Summarize the surrogacy excerpt in two sentences.

SELECTED EXCERPT —
____
Over coffee and pastries, the Allisons met Scott and Ken in their new kitchen to walk through the details and logistics of the pregnancy—the hormone shots, the health screenings and psychological exams, the legal ramifications, compensation.

They used Mid-Iowa Fertility in Clive, one of only two clinics in Iowa that work with same-sex male couples on surrogacy by in vitro fertilization (the other is at the University of Iowa). Jolie Lee, the donor coordinator there, says the number of gay men showing interest in surrogacy at the clinic has shot up in the last two years; in the last year and a half, five gay male couples have started the process there, despite the high cost. Scott and Ken have spent around $30,000 on treatments, testing, and doctor and lawyer fees—and still face the upcoming hospital bills.

Ken’s sperm was tested, frozen, quarantined for six months, then combined with Scott’s sister’s eggs (she requested her name not be used in this article). The fertilized eggs were frozen for two weeks before two were inseminated into Jessica. Then everyone waited. The IVF success rate at Mid-Iowa Fertility is about 65 percent.
____
DATA SUPPLIED —

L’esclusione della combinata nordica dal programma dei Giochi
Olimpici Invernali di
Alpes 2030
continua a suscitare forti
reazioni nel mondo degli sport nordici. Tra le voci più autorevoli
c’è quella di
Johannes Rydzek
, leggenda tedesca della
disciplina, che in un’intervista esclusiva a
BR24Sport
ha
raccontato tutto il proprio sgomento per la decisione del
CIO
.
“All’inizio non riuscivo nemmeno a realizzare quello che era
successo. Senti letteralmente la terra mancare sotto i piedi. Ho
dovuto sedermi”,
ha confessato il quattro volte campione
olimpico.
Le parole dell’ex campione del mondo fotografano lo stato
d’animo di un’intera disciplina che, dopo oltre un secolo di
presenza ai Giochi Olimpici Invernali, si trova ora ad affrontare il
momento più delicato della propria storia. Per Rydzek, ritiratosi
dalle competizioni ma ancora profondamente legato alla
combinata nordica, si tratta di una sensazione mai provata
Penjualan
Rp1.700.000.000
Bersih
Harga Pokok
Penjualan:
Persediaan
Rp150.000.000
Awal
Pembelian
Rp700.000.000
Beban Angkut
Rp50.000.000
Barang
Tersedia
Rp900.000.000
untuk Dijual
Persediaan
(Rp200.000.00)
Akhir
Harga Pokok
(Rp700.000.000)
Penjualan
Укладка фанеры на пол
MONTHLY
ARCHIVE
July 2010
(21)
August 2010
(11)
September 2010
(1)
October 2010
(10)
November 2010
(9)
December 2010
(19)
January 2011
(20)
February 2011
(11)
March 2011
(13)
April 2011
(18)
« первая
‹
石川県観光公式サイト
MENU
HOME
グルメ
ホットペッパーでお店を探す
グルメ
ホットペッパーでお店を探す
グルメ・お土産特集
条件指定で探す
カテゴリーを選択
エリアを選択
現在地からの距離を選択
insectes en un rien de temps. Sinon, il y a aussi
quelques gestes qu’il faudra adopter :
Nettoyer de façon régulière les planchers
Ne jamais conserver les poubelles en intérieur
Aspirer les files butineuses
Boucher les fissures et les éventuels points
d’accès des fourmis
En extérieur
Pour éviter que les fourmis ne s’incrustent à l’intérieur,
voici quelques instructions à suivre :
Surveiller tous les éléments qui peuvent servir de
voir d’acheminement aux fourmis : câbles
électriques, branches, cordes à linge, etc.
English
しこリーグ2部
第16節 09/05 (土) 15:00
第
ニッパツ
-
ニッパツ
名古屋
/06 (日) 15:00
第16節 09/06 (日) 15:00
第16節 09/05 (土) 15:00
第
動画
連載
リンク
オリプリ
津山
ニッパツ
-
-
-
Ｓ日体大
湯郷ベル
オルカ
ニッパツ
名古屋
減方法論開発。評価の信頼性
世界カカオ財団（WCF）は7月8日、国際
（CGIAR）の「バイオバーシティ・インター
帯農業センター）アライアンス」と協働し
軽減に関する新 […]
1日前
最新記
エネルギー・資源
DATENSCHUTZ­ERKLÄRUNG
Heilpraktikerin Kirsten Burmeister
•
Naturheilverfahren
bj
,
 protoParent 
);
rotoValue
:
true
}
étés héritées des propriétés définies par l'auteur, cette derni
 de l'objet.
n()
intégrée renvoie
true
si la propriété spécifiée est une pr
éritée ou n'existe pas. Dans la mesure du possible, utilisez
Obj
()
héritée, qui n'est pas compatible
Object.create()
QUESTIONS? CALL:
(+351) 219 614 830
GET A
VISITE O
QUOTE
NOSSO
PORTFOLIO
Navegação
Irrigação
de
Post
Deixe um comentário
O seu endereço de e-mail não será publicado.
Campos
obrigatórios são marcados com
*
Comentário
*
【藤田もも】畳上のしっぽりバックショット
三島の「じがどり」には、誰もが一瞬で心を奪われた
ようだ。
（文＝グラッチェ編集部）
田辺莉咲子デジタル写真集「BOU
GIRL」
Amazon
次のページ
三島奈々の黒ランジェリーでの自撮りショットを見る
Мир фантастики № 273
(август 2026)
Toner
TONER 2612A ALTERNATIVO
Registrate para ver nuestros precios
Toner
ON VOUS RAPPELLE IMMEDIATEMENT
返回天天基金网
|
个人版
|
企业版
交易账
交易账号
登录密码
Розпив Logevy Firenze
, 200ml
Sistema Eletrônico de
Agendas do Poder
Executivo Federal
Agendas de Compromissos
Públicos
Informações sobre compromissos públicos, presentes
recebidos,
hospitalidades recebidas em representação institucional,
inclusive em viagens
____
ANSWER BOX —
The Allisons met with Scott and Ken to go over the details of the pregnancy, and the couple used Mid-Iowa Fertility in Clive, one of only two Iowa clinics that work with same-sex male couples on IVF surrogacy, spending around $30,000 so far. Ken's sperm was combined with eggs from Scott's sister, and two of the fertilized eggs were later inseminated into Jessica at a clinic whose IVF success rate is about 65 percent.